U.S. stocks fall amid concern Europe isn’t solving debt crisis

Stimulus Debate

James Bullard, the Fed Bank of St. Louis President, said today on CNBC the minutes of this month’s meeting were no longer as relevant because the U.S. economy has picked up in the past month. Earlier today, Fed Bank of Chicago President Charles Evans said in Beijing that easing policies would support economic growth around the world, including in China, broadening his call for more stimulus in the U.S.

Purchases of new U.S. homes rose more than projected in July. Sales climbed 3.6 percent to a 372,000 annual pace, compared with the median estimate of 365,000. A separate report showed the number of applications for unemployment benefits climbed last week to a one-month high, showing little progress in the labor market. Jobless claims rose for a second week to reach 372,000. The median forecast called for 365,000.

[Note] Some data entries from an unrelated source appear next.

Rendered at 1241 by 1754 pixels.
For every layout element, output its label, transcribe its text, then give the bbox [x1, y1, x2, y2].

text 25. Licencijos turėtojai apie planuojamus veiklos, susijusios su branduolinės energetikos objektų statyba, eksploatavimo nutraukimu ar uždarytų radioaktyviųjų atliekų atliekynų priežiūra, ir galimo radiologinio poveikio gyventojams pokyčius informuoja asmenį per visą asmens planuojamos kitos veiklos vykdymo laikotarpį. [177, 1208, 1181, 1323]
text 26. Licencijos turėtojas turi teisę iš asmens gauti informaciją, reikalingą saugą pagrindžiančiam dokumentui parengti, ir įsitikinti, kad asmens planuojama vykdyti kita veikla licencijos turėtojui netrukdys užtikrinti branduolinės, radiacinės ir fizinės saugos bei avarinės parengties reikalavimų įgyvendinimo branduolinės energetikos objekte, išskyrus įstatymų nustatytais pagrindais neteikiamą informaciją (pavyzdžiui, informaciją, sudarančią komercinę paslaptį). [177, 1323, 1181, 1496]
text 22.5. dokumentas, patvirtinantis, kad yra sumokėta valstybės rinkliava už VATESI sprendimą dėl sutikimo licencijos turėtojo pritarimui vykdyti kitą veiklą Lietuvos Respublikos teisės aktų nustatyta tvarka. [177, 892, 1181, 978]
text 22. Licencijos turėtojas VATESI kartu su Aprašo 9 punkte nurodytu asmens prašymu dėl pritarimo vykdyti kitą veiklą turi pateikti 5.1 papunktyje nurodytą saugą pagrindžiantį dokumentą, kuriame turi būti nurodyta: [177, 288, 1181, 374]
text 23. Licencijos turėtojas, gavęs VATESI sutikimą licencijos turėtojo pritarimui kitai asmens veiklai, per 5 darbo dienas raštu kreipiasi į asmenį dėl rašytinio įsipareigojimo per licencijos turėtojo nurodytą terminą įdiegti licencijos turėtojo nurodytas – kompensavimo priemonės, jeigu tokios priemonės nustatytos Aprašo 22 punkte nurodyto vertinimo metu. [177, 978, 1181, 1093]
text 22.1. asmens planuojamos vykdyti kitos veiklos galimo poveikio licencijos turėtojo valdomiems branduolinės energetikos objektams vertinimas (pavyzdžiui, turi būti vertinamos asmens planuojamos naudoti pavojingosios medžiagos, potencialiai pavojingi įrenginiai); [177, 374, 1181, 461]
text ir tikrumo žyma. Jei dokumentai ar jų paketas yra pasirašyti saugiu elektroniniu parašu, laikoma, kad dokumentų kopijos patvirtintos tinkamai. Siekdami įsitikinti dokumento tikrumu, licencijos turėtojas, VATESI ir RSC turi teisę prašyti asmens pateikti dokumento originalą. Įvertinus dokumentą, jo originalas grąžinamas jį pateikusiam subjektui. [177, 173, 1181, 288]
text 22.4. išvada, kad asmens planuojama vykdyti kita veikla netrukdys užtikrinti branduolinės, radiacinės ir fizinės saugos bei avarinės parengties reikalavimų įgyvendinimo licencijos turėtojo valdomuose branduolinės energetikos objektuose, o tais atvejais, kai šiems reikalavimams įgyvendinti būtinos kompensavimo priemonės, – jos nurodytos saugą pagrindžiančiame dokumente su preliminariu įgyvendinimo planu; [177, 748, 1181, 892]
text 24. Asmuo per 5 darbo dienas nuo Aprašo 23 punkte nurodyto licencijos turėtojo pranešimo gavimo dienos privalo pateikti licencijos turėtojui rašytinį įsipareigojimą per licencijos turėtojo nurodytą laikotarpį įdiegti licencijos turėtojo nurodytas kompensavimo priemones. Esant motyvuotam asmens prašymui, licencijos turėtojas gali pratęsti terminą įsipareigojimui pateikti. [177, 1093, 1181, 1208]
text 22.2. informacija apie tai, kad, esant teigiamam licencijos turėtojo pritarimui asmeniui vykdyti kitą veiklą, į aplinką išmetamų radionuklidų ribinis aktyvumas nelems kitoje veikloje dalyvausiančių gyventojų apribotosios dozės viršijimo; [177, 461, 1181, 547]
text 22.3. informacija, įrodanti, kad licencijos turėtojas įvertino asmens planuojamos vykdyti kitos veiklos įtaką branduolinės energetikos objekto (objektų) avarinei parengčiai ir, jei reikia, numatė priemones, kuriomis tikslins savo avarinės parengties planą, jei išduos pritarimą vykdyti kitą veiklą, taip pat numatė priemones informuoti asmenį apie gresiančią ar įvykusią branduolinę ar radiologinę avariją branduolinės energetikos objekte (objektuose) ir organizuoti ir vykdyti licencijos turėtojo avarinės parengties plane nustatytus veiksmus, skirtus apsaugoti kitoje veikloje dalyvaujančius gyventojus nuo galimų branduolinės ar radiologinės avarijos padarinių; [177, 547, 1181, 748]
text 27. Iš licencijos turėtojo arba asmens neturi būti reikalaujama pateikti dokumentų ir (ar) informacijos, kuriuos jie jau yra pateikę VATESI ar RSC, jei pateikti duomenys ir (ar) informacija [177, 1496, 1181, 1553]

A Chinese report today indicated that manufacturing will contract at a faster pace in August, signaling the country’s economy needs more stimulus to secure a rebound in growth. The preliminary reading for a purchasing managers’ index for China was 47.8. If confirmed, it would be the weakest level since November and the 10th month that the reading has stayed below 50, the longest run in the index’s eight-year history.

Personal Computers

Hewlett-Packard, the biggest maker of personal computers, dropped 8 percent to $17.66 for the biggest decline in a year. Profit excluding some costs will be $4.05 to $4.07 a share in the year that ends in October, Palo Alto, California-based Hewlett-Packard said yesterday in a statement. That’s at the low end of a forecast for $4.05 to $4.10 issued in May and below the average $4.08 analyst estimate compiled by Bloomberg.

The company suffered another quarter of slumping demand for personal computers and services aimed at businesses, underscoring the turnaround challenge facing Chief Executive Officer Meg Whitman.

Other technology stocks also declined. Intel Corp., the world’s largest chipmaker, slid 2.5 percent to $25.09, while Microsoft Corp., the biggest software maker, slumped 1 percent to $30.25.

Big Lots

Big Lots, the Columbus, Ohio-based discount retailer, plunged 24 percent to $29.57 for the biggest drop in the S&P 500. Profit excluding some items will decline to $2.80 to $2.95 a share this year, reduced from a previous projection of $3.25 to $3.40 a share. Analysts anticipated $3.30, the average of 16 estimates compiled by Bloomberg.

Boeing slumped 2.7 percent to $70.82, after losing 35 orders for 787-9 planes, the biggest Dreamliner cancellation, as Qantas Airways Ltd. scrapped a contract after delivery delays and losses on international routes. Qantas’s pullback on jets worth about $8.5 billion at current list prices reduced Chicago- based Boeing’s backlog for the 787-9 by about 10 percent.

Raw-material stocks fell 1.5 percent for the biggest drop out of 10 groups in the S&P 500. Alcoa, the largest aluminum producer in the U.S., erased 2.3 percent to $8.67, while DuPont Co., the most valuable U.S. chemicals producer, lost 0.9 percent to $50.35.

Patterson Cos. tumbled 5.3 percent to $34.02. The St. Paul, Minnesota-based maker of medical devices for dental and veterinary clinics reported first-quarter earnings of 45 cents a share, missing the average analyst estimate by 4 cents.

Guess? Inc., an apparel maker that operates 511 stores in the U.S. and Canada, sank 23 percent to $25.76 after cutting its annual profit and revenue forecasts amid a drop in North American store sales. Comparable-store sales, a measure of a retailer’s growth that excludes new stores, fell 8.5 percent in the quarter ended July 28.